Source data:
- Opening Delimiter -
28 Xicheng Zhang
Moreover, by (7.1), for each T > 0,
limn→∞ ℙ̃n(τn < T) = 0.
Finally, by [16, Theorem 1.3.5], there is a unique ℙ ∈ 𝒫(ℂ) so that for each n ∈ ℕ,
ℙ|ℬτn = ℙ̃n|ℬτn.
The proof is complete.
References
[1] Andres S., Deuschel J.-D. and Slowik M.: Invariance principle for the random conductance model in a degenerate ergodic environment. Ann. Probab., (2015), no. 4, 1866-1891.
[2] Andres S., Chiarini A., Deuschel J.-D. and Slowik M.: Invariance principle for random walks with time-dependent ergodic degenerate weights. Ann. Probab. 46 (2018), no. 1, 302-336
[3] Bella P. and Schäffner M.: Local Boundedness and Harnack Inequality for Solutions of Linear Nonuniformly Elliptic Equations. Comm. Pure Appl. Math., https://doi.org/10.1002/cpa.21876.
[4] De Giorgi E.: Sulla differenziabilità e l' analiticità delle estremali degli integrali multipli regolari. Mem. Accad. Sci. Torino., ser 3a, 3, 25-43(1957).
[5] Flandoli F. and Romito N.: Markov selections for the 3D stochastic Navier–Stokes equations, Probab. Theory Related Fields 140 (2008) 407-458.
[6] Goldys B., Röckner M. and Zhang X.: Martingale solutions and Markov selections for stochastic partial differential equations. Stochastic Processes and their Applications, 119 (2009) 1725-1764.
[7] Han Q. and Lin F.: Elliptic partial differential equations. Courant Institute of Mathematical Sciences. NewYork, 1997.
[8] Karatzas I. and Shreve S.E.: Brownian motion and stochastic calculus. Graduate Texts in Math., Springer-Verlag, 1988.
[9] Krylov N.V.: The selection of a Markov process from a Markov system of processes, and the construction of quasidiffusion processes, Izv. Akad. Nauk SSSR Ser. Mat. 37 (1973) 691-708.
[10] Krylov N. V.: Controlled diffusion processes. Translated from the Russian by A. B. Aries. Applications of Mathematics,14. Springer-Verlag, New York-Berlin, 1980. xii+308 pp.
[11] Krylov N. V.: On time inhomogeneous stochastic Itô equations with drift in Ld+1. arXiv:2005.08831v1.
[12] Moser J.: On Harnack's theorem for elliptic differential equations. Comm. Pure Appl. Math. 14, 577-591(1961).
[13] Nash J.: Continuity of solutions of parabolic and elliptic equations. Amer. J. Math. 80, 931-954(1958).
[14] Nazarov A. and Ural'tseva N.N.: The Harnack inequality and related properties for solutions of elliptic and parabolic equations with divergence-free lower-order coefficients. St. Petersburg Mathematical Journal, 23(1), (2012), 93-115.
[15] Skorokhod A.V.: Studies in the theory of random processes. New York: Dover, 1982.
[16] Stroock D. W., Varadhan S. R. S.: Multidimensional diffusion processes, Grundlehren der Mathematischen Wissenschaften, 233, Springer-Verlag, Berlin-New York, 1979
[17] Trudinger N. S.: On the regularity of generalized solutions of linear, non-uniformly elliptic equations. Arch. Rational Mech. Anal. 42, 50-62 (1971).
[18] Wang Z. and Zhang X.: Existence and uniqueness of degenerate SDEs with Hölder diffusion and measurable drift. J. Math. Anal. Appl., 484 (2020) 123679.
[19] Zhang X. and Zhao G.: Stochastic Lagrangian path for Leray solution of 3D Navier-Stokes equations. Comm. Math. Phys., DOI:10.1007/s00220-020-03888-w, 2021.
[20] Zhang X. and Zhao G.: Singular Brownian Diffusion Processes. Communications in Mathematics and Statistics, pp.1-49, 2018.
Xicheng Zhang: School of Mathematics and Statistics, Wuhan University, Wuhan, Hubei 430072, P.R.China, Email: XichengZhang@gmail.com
- Closing Delimiter -
Work to complete: Looking at the records above, work out how many lines include the word "Berlin", then give that number by itself.

Result for this task: 2